Saved data entries
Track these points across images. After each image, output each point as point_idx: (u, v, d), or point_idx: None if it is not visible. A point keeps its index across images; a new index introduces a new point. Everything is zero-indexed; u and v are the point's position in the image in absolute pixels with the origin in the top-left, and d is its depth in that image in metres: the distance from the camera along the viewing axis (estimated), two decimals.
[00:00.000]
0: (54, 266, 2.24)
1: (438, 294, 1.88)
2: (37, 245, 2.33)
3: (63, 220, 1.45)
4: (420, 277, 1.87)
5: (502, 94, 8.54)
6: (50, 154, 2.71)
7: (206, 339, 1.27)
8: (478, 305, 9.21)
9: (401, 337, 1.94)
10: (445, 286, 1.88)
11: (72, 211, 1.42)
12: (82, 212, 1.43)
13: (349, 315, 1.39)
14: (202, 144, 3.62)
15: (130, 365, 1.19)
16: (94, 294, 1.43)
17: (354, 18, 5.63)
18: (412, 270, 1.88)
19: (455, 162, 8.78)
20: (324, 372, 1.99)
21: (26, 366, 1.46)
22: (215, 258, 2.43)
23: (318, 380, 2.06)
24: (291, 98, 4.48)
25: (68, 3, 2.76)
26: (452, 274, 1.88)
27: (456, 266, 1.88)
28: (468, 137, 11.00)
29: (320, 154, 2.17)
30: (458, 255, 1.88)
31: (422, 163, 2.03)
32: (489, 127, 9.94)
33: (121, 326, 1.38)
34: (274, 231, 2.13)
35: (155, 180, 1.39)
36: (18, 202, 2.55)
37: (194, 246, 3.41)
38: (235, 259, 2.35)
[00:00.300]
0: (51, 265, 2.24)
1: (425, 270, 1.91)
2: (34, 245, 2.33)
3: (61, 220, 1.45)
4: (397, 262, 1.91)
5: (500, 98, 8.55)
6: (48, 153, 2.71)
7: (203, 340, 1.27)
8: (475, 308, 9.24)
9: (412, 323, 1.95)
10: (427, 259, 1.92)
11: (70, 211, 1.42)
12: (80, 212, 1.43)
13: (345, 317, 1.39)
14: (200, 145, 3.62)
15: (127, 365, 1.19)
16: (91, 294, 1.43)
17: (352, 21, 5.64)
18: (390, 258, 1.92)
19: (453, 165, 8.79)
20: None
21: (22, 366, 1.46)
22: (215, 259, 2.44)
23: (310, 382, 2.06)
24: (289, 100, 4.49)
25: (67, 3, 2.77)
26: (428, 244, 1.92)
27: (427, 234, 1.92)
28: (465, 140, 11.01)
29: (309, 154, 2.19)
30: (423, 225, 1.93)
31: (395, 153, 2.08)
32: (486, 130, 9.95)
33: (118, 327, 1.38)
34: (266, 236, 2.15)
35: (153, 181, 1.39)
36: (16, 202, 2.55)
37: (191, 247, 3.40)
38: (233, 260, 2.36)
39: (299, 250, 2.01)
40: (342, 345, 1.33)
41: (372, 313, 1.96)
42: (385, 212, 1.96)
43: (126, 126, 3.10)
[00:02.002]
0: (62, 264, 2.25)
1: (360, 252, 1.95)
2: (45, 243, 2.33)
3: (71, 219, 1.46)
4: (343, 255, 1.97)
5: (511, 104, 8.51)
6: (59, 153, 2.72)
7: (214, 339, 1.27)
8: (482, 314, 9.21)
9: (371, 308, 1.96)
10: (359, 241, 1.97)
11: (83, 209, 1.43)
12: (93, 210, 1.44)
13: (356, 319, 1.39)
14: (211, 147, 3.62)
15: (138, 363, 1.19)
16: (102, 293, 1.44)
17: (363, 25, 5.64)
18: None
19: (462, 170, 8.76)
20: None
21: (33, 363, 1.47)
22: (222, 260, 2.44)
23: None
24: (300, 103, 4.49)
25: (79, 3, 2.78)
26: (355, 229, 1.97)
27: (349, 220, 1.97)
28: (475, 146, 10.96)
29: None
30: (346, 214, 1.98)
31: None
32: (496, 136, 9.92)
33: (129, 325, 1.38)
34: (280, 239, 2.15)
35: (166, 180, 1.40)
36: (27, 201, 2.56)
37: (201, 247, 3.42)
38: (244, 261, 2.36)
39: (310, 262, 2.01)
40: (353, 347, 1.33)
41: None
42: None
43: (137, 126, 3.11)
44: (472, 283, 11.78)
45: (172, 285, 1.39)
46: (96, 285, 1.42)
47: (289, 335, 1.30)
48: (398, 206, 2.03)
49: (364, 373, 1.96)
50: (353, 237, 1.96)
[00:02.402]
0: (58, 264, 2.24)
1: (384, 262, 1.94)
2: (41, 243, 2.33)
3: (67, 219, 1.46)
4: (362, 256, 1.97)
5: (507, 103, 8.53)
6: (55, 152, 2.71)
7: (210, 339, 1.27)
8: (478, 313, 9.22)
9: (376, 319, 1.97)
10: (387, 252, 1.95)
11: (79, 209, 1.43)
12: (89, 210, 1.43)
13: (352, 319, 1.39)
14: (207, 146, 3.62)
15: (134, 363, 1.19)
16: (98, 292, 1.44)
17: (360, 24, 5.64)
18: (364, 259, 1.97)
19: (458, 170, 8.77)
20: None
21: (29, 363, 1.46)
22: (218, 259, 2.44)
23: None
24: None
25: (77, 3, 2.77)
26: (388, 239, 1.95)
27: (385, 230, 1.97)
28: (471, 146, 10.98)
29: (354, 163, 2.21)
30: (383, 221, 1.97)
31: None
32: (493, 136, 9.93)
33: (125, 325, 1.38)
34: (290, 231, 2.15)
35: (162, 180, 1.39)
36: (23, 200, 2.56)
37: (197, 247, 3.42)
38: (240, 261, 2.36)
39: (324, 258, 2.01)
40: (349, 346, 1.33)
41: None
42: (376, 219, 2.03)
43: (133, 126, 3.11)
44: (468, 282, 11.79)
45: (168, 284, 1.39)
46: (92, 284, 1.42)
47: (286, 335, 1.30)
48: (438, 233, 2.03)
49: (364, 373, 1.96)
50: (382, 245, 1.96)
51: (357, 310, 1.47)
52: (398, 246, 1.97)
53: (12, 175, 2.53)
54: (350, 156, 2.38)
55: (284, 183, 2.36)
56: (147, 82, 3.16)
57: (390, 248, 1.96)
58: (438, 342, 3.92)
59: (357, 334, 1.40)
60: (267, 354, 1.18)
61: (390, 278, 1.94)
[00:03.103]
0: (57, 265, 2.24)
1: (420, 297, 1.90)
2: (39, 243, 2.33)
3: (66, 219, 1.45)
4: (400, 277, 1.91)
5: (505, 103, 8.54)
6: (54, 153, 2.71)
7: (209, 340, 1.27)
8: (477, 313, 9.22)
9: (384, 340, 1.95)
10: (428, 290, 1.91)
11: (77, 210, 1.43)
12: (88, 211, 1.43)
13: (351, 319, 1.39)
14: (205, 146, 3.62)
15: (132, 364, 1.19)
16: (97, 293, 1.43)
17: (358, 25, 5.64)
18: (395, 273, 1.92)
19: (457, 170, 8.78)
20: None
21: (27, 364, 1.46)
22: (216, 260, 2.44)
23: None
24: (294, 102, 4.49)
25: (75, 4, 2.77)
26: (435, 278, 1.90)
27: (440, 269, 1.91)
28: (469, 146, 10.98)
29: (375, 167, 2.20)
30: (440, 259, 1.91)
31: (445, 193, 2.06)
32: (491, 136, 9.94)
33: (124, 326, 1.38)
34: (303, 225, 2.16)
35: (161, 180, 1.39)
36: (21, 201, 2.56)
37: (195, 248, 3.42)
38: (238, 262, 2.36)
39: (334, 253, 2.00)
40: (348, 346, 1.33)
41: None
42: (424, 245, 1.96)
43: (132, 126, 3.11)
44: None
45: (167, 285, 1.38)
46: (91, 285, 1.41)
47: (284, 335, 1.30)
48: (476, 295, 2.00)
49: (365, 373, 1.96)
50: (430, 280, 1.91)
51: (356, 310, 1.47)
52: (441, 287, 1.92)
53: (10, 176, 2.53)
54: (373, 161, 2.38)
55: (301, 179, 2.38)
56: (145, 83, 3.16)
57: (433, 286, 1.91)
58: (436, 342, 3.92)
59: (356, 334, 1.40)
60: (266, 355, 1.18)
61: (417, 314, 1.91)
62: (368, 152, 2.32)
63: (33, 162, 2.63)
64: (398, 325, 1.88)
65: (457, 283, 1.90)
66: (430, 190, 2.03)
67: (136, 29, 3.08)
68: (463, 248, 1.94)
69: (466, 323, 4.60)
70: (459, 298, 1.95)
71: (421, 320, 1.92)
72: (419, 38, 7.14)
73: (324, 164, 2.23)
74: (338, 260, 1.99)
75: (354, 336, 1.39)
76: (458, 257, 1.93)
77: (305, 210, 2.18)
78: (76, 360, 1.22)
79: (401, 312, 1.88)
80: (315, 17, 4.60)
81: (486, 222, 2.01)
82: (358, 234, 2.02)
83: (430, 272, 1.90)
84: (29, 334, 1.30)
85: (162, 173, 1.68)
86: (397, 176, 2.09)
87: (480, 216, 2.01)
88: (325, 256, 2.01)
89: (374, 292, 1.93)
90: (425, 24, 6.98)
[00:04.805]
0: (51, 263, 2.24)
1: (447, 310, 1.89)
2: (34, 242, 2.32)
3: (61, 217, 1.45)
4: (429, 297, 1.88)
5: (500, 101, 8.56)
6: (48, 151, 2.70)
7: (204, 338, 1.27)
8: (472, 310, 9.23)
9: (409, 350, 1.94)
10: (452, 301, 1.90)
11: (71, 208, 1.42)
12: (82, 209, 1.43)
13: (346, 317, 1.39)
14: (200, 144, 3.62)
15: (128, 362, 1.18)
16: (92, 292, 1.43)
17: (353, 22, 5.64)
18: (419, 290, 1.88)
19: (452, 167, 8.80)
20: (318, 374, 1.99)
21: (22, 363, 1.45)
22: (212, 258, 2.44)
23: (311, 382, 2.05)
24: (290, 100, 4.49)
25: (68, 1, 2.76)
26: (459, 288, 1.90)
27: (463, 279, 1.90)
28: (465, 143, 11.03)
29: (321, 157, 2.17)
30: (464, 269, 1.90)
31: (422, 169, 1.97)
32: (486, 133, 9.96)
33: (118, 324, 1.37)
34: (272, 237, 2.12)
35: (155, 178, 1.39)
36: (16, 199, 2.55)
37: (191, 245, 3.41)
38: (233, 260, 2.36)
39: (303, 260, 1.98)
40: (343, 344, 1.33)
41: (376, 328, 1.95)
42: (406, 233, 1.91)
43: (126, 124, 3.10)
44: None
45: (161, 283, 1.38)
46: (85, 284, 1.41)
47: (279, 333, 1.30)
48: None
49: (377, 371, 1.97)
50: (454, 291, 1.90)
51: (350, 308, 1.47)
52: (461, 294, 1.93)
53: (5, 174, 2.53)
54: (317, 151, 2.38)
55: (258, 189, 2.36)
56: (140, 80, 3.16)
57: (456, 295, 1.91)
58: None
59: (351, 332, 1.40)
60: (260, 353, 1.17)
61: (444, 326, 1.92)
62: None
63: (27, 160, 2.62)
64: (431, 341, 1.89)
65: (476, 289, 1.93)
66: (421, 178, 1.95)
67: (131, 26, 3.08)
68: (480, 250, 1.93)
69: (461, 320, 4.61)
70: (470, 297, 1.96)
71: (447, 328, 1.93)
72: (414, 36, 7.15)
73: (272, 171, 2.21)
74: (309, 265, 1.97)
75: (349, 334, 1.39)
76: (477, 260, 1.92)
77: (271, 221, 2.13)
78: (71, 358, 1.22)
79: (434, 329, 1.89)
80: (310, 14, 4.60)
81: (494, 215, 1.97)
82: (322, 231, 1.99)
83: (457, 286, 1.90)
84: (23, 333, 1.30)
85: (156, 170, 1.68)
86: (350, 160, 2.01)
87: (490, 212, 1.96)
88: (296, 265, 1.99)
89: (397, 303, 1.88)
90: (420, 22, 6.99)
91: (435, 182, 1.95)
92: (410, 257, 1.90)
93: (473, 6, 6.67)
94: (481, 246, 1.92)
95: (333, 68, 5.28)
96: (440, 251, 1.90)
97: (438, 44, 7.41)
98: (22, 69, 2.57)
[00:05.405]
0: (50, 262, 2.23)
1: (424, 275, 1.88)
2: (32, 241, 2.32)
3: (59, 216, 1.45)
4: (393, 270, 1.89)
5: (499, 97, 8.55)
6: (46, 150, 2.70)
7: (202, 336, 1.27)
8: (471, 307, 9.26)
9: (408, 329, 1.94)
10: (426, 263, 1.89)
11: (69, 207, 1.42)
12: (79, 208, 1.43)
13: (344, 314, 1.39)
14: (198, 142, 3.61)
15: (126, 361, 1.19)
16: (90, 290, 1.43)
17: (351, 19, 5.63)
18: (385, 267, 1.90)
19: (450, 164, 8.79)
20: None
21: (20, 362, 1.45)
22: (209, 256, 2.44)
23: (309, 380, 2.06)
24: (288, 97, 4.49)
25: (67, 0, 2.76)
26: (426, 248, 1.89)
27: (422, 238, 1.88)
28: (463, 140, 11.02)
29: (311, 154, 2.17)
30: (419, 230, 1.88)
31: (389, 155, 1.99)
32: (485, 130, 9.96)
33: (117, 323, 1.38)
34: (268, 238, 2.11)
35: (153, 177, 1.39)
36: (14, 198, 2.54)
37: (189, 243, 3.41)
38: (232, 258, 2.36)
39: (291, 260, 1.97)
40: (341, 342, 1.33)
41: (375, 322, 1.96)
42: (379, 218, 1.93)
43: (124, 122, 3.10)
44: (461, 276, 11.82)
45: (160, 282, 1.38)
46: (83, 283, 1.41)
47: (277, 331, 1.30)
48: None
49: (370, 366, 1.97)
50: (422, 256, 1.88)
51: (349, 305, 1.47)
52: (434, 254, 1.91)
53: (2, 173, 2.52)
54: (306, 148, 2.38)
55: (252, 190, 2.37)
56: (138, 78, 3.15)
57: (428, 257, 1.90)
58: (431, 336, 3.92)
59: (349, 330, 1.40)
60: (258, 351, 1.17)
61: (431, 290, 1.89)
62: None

Prompt: From the opening line of the data above, please print each line as written up to and including the line that contains "11: (72, 211, 1.42)", and nothing more.

Exercise solution:
Track these points across images. After each image, output each point as point_idx: (u, v, d), or point_idx: None if it is not visible. A point keeps its index across images; a new index introduces a new point. Everything is zero-indexed; u and v are the point's position in the image in absolute pixels with the origin in the top-left, and d is its depth in that image in metres: the distance from the camera along the viewing axis (estimated), two decimals.
[00:00.000]
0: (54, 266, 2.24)
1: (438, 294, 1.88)
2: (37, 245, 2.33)
3: (63, 220, 1.45)
4: (420, 277, 1.87)
5: (502, 94, 8.54)
6: (50, 154, 2.71)
7: (206, 339, 1.27)
8: (478, 305, 9.21)
9: (401, 337, 1.94)
10: (445, 286, 1.88)
11: (72, 211, 1.42)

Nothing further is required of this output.